Hi all,

There seems to be a consensus that a simpler static method would be just fine, since it will be used only to gather secure seed for other java based PRNG implementations. UNIX file as well as Windows Crypro API implementation are naturally exposed as open/use/close API, so I did that at first. But when experimenting further with Windows, I replaced Crypro API's CryptGenRandom function with underlying implementation which is RtlGenRandom. This function does not need any crypto provider context to be initialized upfront and then closed.
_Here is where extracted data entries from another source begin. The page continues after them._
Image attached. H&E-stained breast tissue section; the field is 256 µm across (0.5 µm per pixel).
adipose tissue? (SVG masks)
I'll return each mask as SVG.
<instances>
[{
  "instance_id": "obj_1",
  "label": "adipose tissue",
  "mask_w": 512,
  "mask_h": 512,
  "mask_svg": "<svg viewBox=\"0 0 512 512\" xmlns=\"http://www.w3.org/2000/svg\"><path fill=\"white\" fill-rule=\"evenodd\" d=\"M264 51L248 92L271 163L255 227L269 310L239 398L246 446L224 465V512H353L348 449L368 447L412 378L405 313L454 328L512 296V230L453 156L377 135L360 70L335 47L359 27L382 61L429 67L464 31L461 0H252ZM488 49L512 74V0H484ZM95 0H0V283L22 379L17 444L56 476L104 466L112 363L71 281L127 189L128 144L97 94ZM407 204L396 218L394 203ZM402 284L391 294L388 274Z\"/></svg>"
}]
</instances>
So here's the 2nd approach exposing just a static method:

http://cr.openjdk.java.net/~plevart/jdk9-dev/SystemRandom/webrev.02/

I moved it to sun.misc as a public class/method. In JDK9 it could be exposed via some standard API if desired, by delegating to it. In UNIX version I played a little with short-term caching of open file in case several invocations are performed one after the other.

Here are the results of the test on 64bit Linux:

SystemRandomTest... (8 bytes / invocation)
1st invocation: 135356 ns, result: [19, -107, -121, -54, 98, 28, -6, 36]
Following 1000000 invocations: 0.648048516 s, (648 ns/invocation)

When open file caching is not used (file is opened/closed for each invocation):

SystemRandomTest... (8 bytes / invocation)
1st invocation: 438672 ns, result: [-84, -71, -106, -126, 21, -42, 48, 0]
Following 1000000 invocations: 3.348318113 s, (3348 ns/invocation)

And the results on 32bit Windows 7 (VirtualBox guest on the same Linux host):

SystemRandomTest... (8 bytes / invocation)
1st invocation: 388038 ns, result: [-121, -18, -54, 116, -31, 3, 40, -7]
Following 1000000 invocations: 1.027277209 s, (1027 ns/invocation)


The initialization latency on Windows is much lower now.

What we need now is to try this on as much environments as possible. The Windows version needs Windows XP/Windows Server 2003 at least (RtlGenRandom has been introduced at that time). If the function is not found, JVM most probably crashes. The native code should be changed to use LoadLibrary/GetProcAddress to load and get the address of the function dynamically, so that an exception can be thrown if this fails. But I couldn't get a sample program to load the library (Advapi32.dll) successfully (although I could find the .dll file in Windows folder).


Regards, Peter


On 12/03/2014 04:26 PM, Doug Lea wrote:
On 12/02/2014 05:34 PM, Martin Buchholz wrote:
I support Peter's initiative and am willing to help review if we have
general consensus about the direction.


Peter's implementation scheme of using Unix /dev/urandom
or the Windows Crypto API (or something else on failure) seems
like the best options. I don't see why we shouldn't place this
as a jdk9 public static method in one of the existing random classes
though (Random, SplittableRandom, ThreadLocalRandom, SecureRandom),
rather than as separate entity. (If desired, for jdk8 backport,
it could be non-public, with cheats to access.)

-Doug



http://cr.openjdk.java.net/~plevart/jdk9-dev/SystemRandom/webrev.01/

The API looks reasonable to me too, I'm just not sure that java.util is the
right place and whether it needs to be a Java SE API.